Aos poucos, porém, saques e atos de vandalismo passaram a ser cometidos pelas próprias forças policiais, segundo Günther Alexander, do canal de vídeos independentes 4V. Panfletos falsos, assinados pelo partido-movimento Frente Ampla, pediam para a população “exacerbar a violência”. É um velho padrão – “radicalizar” artificialmente a luta popular e demonizar os adversários políticos, para despertar medo e antipatia entre a sociedade – também presente nos levantes do Equador, há algumas semanas.
No sábado, os acontecimentos se precipitaram. Pela madrugada, o presidente Piñera decretou Estado de Emergência – pela primeira vez após o fim da ditadura de Augusto Pinochet. O general Javier Iturriage, comandante do exército, passou a dar as ordens. De imediato, decretou “toque de recolher”, proibindo a população de sair de suas casas durante a noite.

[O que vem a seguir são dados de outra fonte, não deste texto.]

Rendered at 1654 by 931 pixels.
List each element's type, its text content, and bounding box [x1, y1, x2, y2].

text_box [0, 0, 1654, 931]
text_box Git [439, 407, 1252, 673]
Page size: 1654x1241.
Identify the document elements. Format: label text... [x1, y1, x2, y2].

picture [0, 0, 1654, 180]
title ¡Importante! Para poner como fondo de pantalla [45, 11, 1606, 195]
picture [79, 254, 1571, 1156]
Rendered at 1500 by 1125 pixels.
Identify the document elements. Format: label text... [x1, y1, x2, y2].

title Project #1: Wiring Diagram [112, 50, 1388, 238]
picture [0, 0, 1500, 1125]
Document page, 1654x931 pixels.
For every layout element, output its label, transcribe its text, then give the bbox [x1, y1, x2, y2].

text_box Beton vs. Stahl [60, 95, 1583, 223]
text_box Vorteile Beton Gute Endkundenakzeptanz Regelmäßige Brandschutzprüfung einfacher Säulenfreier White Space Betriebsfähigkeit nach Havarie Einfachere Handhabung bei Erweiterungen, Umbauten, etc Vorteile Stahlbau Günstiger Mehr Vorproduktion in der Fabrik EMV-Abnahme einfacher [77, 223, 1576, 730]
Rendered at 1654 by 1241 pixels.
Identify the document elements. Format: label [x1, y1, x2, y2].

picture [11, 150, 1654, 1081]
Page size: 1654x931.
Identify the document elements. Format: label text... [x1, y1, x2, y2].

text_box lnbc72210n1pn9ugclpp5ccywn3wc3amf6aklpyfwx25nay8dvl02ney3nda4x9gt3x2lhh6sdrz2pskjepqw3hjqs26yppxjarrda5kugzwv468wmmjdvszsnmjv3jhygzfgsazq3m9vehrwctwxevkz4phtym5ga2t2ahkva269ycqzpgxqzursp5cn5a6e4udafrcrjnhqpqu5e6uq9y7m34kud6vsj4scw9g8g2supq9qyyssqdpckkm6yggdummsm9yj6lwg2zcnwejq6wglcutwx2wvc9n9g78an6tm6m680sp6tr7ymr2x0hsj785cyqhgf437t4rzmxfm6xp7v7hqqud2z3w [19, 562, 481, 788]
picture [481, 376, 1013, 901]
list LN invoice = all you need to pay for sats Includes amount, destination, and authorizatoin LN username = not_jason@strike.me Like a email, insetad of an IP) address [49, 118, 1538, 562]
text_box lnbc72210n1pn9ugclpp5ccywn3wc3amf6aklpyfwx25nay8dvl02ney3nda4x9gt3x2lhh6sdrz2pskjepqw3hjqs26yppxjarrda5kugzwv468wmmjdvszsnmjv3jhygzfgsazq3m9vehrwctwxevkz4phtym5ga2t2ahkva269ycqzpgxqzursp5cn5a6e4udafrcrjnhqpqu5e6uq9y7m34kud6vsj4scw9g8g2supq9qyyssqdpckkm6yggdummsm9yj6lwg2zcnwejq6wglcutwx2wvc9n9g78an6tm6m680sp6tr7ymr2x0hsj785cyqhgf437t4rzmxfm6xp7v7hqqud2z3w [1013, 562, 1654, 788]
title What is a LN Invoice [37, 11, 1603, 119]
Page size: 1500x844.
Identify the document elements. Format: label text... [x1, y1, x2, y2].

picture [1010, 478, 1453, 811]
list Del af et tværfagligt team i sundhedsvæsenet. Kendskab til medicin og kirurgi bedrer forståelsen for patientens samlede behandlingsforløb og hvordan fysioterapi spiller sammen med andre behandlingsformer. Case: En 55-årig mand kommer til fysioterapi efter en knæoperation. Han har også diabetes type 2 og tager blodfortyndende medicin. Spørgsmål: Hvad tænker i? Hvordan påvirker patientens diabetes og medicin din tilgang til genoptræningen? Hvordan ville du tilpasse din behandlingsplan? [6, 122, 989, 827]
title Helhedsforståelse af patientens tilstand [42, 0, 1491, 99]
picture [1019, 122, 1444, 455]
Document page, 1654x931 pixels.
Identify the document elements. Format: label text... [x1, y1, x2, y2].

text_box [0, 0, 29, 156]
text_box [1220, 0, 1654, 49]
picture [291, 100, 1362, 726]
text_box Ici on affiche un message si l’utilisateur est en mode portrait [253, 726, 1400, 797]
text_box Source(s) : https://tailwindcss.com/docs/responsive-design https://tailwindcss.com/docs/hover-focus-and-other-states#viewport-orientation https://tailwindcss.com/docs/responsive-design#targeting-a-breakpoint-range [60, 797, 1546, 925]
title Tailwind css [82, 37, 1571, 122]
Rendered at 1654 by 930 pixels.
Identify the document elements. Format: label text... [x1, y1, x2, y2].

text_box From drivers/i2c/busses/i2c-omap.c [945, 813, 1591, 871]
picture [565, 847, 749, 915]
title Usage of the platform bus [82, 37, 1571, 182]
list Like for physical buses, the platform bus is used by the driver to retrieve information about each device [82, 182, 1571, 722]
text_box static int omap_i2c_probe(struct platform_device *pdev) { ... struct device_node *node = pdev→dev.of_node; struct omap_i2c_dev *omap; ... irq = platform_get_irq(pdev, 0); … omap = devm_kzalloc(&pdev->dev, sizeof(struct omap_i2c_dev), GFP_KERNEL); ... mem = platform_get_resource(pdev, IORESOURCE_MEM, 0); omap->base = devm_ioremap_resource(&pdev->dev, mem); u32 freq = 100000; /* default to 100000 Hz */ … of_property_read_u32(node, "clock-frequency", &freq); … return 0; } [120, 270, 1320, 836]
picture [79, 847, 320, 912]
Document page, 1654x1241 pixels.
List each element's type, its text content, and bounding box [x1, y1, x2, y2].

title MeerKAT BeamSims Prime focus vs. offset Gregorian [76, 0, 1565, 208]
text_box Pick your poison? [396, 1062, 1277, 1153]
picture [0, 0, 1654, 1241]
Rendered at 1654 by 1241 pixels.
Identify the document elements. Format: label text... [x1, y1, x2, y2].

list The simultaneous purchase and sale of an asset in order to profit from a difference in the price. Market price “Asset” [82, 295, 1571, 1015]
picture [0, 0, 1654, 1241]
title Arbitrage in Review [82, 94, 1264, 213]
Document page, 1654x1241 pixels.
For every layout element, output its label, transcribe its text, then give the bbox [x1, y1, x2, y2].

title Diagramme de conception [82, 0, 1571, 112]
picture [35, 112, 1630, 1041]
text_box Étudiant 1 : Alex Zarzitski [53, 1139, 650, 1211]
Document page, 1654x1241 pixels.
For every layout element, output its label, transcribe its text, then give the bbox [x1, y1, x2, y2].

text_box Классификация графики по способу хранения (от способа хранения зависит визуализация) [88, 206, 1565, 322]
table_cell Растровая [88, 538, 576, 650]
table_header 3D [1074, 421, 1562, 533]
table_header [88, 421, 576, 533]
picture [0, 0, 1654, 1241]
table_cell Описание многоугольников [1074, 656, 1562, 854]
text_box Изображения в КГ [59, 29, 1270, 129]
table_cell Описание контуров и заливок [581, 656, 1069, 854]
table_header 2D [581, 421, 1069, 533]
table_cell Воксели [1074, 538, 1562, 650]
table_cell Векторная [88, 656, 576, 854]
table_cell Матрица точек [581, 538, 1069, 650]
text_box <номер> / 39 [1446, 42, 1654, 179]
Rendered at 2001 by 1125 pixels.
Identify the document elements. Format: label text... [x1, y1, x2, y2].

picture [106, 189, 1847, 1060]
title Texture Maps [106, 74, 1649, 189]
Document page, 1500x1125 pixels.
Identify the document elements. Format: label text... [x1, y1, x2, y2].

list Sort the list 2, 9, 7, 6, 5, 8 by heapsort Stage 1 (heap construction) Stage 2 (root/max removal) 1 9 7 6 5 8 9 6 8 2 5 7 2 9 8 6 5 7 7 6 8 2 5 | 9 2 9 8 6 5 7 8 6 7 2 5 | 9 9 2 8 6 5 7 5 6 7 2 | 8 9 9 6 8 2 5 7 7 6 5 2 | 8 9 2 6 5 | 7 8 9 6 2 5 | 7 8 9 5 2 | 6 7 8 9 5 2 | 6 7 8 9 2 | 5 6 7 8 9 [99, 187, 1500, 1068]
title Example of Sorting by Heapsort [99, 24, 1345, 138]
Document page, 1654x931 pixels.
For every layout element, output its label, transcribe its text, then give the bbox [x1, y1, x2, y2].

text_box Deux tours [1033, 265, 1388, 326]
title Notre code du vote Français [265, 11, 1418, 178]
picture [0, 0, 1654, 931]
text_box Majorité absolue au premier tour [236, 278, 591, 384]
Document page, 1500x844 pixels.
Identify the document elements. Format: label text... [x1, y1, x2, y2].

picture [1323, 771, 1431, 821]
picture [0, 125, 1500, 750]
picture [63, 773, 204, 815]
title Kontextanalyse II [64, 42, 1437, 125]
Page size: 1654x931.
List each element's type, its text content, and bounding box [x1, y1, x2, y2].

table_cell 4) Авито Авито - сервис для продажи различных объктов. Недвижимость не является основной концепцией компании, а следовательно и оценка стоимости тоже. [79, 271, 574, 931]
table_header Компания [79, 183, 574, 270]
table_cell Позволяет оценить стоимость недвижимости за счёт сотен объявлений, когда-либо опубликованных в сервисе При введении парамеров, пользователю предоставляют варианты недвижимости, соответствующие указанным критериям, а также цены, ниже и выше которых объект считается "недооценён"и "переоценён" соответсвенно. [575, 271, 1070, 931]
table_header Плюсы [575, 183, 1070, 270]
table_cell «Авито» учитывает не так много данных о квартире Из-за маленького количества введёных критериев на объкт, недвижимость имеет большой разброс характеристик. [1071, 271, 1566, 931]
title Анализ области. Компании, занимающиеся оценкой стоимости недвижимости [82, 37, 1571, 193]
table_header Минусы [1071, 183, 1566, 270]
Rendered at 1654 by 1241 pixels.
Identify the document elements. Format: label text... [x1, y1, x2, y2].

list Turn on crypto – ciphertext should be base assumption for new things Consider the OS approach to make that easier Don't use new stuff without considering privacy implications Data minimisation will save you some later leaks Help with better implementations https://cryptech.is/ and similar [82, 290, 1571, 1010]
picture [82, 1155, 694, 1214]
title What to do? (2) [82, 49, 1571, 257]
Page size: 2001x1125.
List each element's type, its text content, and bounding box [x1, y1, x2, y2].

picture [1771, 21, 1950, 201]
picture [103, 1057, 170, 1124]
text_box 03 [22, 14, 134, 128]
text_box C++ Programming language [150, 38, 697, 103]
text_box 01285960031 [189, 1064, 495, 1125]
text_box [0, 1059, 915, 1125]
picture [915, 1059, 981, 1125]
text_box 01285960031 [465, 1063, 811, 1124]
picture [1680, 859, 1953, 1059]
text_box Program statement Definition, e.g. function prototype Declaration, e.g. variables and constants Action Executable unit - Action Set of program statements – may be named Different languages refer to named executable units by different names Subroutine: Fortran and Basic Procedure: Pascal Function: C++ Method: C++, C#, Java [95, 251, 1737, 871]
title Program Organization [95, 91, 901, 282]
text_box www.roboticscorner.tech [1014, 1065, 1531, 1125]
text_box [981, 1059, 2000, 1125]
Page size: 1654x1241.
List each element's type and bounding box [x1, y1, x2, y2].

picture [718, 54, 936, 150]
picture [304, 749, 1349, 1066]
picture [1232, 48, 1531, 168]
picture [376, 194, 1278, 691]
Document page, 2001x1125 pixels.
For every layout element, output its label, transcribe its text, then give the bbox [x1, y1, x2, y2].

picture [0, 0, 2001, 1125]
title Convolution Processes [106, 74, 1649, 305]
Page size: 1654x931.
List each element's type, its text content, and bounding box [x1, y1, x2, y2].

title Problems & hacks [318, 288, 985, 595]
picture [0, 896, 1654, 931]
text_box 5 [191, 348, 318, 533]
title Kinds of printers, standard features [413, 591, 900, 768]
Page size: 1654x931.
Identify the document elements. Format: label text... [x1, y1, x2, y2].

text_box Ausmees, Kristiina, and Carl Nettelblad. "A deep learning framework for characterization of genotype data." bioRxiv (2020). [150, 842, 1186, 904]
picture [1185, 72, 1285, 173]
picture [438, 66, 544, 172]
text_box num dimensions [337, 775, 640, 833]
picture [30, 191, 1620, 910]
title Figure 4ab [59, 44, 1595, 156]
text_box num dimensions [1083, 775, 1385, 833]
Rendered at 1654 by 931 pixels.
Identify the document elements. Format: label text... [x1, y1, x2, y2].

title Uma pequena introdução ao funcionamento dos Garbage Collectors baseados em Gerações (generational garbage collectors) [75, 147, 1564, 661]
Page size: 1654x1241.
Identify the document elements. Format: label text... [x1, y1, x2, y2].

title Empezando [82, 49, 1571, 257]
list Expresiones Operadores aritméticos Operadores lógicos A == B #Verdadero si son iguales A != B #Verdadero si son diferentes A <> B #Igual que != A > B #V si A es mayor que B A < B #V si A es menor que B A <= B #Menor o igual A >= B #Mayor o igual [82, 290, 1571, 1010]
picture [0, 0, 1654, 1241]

Ainda assim, a revolta não cedeu. Eclodiram novas manifestações, desafios aos soldados (“asesinos, asesinos”) e um cacerolazo gigante. À tarde, Piñera recuou, ao menos parcialmente. O aumento das passagens foi suspenso. Ladeado pelos presidentes da Câmara, Senado e da Corte Suprema, o mandatário reconheceu, em rede de TV, que a população “tem motivos para se queixar”. Apresentou um vago chamado ao “diálogo”, sem propor mais nenhuma medida para aliviar a degradação das condições de vida. No domingo (20/10), a situação parecia mais estável. Dez mil soldados patrulhavam as ruas. Mas ouvia-se o som das caçarolas, inclusive nos bairros de classe média de Santiago.
Da Tunísia e Egito à Espanha e Portugal. Da Síria e Israel aos Estados Unidos. Da Turquia ao Brasil. Do Marrocos ao México e agora ao Equador e Chile. Em sucessivas ondas, dezenas de países viveram, nos últimos dez anos, revoltas populares explosivas e de novo tipo. Reúnem enormes multidões. Voltam-se contra as desigualdades e reivindicam melhores serviços públicos. Denunciam o esvaziamento da democracia, vista crescentemente como farsa manipulada pelo poder econômico. Não nascem ligadas à esquerda histórica.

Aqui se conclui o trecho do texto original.